When I said those words, I was in the middle of my junior year, sitting in The Collegian office. I looked over at my editor with tears in my eyes and told her I wanted to quit.
I didn’t quit, but that wasn’t the last time I thought about it. In the throes of a late-night production and a moment of intense discouragement and frustration, I had to answer a very important question.
Why am I a journalist?
When 2020 hit the world like a train, the news became everything. Mass media was the only thing keeping us connected to each other. It let us know the latest numbers of COVID-19 cases, the status of the election, the economic crises and the struggles of quarantines and lockdowns.
Information was the most important commodity during the pandemic, and there was simultaneously too much of it and not enough. So, journalism and the media were blamed, and often rightfully so.
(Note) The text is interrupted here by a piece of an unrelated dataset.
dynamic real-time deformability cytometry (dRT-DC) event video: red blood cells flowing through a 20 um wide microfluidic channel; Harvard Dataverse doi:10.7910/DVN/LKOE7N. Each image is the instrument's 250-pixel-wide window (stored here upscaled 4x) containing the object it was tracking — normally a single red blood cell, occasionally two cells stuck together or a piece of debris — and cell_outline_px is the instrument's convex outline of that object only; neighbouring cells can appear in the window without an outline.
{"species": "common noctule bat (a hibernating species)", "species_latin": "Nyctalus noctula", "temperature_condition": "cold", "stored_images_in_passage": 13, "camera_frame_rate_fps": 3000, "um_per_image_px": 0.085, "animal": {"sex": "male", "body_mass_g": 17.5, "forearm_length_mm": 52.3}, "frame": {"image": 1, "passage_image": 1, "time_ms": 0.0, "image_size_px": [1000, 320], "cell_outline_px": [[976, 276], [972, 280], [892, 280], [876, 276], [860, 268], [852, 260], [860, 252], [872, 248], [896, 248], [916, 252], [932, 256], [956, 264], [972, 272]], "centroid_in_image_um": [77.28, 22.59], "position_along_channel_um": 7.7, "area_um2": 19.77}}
No one knew whom to trust. With conflicting reports and suspicious beliefs that things were being hidden from us or lies were being spread, I heard the words “the media” hissed with disdain, anger, mockery and even hatred from unbelievers and believers alike. Anything anyone didn’t agree with was labeled fake news. Facts and statistics had doubt cast on them because the information was spread by the media. News reporters in print and broadcast got more attention by insulting politicians than by spreading truth.
It wasn’t about telling the truth. It was about saying what sold, what people wanted to hear. No one listened to the other side’s opinions without vitriol. Debates were only the exchange of acerbic insults. Demeaning each other was the only way to win an argument.
Do why did I want to go into this field?
I realized it was because I was angry.
I was absolutely furious and heartbroken, screeching out my frustration against the darkness of the world with all the pent-up rage in my body. When I looked at the state of the world, I came away angry because all I saw was the destructive, incomprehensible stupidity of sin.
Racism. Police brutality. Government corruption. Oppression. Gender wage gaps. Rape. Child abuse. Abortion. Hypocrisy in the church. Poverty. Selfishness. Slavery.
Hatred.
It was everywhere, and I hated it. I hated hatred. That doesn’t sound like a bad thing, right? We’re supposed to hate sin. With my laptop, pen and paper, I thought I was justified in my anger. I was mimicking Jesus driving the moneychangers out of the temple; my whip was just made of words, not cords.
Here’s the problem: Jesus was perfect and had every right to drive sinners out of His temple. But I was a self-righteous sinner who thought she had the answer to all the world’s problems.
It wasn’t that I didn’t have the answer to all the world’s problems. The answer to all the world’s problems is Jesus Christ, and I am beyond blessed to say that I know Him. But my anger-fueled journalism was beginning to fuel a dangerous kind of pride that made me blind to my own faults, while being condemnatory and unforgiving of the faults of others.
It was exhausting.
Anger takes a lot of physical, mental, emotional and spiritual energy. Ephesians 4:26 reads, “Be ye angry, and sin not: let not the sun go down upon your wrath.”
My anger might have been justified, but the sin resulting from my anger was not. Eventually, I was drained and discouraged, and when I told my editor that I didn’t want to do journalism anymore, I really meant that I didn’t want to be angry anymore.
I realized that my motivation for journalism had to change. I could no longer be fueled by anger because in the end it was killing me. But I had to have something to fuel me or I would just quit.
My motivation had to be love.
Not love of myself or my career—that would lead to pride—but a love for Christ that made me love other people. I had to be driven by caring for others, by wanting to see them heal and grow from their hatred rather than letting my anger over their actions lead me to dismiss or condemn them entirely.
Ephesians 6:12 says, “For we wrestle not against flesh and blood, but against principalities, against powers, against the rulers of the darkness of this world, against spiritual wickedness in high places.” As Dr. Charles Ware said in chapel, I couldn’t just curse the darkness. I had to be spreading light.
When I meet other passionate journalists who want to use their career for God, who want to shake the world awake, this is what I have learned to try to advise. It’s easy to destroy rather than build, especially in a field that focuses so squarely on the bad things in the world.
But while we curse the darkness, let us never forget to spread the light.